▶ _Aufgabenziel_: Ändere die Zeilen der folgenden Auflistung, indem du jedes „machines“ durch „sorting machines“ ersetzt und alles Übrige unverändert lässt. Lass die Bilder in der Antwort weg.

▶ _Eingabedaten_:
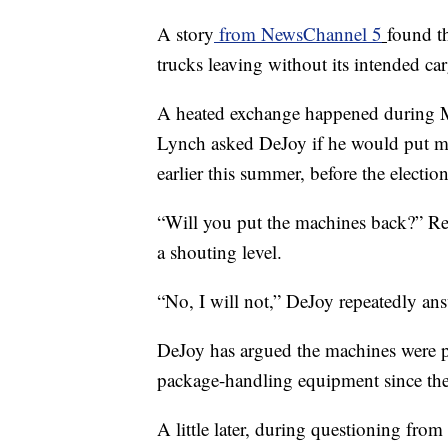
A story
from NewsChannel 5
found th
trucks leaving without its intended car
A heated exchange happened during M
Lynch asked DeJoy if he would put ma
earlier this summer, before the election
“Will you put the machines back?” Rep
a shouting level.
“No, I will not,” DeJoy repeatedly an
DeJoy has argued the machines were pl
package-handling equipment since the p
A little later, during questioning fr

▶ _Antwortbereich_:
A story
from NewsChannel 5
found th
trucks leaving without its intended car
A heated exchange happened during M
Lynch asked DeJoy if he would put ma
earlier this summer, before the election
“Will you put the sorting machines back?” Rep
a shouting level.
“No, I will not,” DeJoy repeatedly an
DeJoy has argued the sorting machines were pl
package-handling equipment since the p
A little later, during questioning fr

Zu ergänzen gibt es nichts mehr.